_Problem_:
What is the number of lines below that contain the word "milliseconds"? Respond with that number alone.
-- Dataset content follows --
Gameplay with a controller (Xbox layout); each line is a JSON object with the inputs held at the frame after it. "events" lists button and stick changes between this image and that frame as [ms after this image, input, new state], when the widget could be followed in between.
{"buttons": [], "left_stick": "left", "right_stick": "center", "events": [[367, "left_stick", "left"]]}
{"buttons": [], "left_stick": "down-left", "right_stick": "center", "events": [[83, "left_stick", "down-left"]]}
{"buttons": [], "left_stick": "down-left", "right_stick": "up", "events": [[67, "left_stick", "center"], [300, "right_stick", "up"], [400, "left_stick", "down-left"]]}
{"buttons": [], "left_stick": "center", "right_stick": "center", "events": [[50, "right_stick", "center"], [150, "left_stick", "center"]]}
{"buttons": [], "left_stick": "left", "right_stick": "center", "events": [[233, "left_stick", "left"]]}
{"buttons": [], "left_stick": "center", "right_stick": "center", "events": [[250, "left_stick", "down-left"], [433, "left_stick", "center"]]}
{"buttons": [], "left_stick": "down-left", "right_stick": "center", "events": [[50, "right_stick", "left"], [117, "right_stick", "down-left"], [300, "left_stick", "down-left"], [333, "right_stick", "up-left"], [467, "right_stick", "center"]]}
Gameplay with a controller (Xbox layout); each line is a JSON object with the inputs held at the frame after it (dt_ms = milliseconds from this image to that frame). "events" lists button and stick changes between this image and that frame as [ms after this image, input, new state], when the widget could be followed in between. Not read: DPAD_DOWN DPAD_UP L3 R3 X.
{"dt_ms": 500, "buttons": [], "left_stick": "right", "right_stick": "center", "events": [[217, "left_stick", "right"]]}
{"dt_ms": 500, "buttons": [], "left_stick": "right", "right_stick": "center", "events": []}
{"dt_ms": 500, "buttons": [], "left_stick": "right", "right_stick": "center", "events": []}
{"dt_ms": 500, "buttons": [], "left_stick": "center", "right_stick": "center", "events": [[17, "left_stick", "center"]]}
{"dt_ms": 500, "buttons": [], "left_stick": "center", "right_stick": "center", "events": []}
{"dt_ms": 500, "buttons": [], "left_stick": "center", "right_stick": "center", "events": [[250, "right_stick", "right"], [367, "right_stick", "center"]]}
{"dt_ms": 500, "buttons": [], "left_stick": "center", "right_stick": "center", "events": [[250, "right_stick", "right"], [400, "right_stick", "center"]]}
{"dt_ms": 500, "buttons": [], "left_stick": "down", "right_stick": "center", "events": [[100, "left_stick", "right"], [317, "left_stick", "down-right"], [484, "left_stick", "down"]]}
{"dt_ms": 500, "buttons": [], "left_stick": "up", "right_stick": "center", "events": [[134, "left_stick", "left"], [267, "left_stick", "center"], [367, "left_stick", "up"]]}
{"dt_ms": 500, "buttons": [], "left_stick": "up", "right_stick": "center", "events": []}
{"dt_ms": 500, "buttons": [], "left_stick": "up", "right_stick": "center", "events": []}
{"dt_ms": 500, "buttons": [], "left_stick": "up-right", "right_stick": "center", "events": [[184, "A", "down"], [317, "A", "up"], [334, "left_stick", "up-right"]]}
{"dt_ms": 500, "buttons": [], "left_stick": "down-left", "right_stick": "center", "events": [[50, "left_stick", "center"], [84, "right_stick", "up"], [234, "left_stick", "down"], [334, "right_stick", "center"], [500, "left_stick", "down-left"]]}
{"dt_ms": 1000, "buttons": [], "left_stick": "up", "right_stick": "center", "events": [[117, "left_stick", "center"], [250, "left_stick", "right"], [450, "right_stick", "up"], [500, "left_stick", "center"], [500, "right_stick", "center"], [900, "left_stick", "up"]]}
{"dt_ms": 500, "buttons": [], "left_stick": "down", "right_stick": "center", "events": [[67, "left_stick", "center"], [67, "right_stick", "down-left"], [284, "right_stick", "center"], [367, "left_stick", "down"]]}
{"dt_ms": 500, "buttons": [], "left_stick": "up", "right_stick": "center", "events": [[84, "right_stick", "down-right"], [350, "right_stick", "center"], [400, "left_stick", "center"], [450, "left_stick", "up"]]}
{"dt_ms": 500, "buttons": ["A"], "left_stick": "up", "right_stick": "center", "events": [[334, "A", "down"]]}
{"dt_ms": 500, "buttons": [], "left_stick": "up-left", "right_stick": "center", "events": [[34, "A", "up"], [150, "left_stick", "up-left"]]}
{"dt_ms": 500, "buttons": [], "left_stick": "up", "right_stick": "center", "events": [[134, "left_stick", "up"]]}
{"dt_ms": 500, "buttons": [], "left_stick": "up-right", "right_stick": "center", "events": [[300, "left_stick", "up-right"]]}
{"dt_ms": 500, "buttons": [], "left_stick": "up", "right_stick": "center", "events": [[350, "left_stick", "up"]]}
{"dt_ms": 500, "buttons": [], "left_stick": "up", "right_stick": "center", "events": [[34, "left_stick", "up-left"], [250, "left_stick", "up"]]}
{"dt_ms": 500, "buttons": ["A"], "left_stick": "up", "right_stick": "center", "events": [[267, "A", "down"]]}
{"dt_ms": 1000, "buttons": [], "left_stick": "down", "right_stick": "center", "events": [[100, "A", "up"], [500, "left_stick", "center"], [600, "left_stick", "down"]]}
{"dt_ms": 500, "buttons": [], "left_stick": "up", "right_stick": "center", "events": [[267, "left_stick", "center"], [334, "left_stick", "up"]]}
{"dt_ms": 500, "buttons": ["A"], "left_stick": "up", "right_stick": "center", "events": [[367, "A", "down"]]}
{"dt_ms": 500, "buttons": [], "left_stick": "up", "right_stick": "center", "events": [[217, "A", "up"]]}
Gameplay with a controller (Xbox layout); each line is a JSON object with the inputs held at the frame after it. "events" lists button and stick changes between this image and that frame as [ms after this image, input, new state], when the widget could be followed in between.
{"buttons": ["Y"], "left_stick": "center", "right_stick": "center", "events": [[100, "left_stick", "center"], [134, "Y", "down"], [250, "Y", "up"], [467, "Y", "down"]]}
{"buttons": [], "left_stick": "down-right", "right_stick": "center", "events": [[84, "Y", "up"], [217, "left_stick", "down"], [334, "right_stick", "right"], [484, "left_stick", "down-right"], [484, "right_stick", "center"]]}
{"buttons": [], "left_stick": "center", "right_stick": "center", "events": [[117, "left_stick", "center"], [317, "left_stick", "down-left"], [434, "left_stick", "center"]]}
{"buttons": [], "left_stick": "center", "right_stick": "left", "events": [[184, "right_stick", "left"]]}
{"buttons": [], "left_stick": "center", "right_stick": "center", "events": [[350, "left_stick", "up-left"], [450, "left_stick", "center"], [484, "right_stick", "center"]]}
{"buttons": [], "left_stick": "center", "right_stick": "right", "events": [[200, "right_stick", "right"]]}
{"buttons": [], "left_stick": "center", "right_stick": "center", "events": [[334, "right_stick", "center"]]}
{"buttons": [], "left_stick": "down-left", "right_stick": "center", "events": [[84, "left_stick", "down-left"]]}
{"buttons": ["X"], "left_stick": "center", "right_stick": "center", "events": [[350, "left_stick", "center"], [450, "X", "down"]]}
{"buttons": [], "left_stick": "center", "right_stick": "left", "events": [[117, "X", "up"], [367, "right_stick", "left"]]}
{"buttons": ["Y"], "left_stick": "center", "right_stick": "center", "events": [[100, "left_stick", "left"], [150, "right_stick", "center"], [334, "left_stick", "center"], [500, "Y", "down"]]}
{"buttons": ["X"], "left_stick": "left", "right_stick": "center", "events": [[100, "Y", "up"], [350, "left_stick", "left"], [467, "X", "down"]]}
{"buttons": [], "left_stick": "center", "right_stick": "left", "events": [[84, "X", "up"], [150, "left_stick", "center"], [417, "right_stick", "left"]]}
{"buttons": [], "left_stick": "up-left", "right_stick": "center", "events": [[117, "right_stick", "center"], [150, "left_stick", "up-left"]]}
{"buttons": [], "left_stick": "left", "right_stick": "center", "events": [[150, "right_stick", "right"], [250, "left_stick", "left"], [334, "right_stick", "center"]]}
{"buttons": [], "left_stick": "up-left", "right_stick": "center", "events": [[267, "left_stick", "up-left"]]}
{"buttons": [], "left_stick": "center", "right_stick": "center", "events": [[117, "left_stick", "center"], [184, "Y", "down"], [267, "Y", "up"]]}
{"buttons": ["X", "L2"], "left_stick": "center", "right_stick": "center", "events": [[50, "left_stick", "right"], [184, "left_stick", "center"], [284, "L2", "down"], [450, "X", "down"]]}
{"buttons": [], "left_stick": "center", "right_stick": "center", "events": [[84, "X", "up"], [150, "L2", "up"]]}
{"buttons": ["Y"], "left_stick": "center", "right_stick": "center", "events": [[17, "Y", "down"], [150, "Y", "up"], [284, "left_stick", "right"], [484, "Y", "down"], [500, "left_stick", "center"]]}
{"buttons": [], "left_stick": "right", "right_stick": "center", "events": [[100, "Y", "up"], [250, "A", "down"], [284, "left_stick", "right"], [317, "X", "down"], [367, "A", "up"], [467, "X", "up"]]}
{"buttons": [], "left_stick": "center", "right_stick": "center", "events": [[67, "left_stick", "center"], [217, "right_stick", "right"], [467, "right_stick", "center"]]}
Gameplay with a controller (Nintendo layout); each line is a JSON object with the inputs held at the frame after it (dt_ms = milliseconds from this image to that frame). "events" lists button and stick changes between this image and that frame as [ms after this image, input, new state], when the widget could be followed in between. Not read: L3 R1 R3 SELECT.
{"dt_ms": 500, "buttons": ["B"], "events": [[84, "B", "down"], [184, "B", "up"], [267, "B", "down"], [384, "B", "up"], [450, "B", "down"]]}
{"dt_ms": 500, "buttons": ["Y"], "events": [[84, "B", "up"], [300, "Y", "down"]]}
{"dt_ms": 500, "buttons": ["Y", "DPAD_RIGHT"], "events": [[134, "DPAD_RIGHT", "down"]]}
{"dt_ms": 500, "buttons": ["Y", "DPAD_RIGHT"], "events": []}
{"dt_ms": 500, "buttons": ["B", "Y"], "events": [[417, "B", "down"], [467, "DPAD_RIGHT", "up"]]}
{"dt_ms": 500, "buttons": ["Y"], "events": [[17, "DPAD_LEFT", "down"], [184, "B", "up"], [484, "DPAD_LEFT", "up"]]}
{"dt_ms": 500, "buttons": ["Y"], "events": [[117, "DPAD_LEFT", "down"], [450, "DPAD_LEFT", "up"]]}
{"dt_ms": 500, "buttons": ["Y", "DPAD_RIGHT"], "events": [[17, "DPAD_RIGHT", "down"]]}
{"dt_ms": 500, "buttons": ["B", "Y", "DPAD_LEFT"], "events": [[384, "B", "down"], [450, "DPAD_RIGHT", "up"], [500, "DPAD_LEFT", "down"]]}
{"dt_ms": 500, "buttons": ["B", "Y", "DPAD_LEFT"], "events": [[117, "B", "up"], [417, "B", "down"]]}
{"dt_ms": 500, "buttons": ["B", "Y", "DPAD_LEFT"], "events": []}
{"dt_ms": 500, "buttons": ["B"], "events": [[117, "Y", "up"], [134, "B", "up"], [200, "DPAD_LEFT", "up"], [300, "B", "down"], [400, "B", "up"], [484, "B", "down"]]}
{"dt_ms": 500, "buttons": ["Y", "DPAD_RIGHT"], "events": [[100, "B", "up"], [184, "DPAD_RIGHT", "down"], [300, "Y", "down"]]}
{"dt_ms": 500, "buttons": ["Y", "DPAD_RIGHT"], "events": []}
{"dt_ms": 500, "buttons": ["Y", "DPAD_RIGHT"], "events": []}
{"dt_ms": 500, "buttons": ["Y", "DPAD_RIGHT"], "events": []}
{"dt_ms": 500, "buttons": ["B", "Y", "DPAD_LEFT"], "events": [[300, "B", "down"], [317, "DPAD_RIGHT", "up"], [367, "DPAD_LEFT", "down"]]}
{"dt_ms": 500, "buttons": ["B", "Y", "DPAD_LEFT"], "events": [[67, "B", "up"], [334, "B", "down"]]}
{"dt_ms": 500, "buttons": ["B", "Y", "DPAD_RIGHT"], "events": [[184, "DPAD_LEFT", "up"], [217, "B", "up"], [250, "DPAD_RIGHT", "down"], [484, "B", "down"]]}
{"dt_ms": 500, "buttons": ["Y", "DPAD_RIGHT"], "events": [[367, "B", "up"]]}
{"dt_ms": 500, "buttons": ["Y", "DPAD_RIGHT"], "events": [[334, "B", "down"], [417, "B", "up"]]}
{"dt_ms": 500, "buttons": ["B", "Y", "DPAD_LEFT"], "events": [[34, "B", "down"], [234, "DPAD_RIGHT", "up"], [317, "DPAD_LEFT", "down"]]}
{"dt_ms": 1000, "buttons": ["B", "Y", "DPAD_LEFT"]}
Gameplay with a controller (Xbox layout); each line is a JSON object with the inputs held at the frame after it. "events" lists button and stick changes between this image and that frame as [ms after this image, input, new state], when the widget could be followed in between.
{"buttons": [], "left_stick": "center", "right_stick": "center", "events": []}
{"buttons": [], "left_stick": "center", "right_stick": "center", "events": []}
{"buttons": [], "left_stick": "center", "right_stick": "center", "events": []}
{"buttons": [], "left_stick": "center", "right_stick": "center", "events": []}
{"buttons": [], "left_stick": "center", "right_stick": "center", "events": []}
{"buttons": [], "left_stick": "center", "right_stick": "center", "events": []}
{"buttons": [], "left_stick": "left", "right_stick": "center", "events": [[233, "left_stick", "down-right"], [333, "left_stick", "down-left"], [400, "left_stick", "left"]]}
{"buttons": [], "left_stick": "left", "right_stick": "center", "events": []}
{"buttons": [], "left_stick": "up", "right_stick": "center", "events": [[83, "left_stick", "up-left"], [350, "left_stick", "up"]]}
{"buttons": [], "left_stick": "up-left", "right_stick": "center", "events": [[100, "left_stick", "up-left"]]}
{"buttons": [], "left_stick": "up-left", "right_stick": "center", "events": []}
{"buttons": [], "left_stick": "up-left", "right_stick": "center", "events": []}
-- Dataset content concluded --
_Solution to the exercise_:
2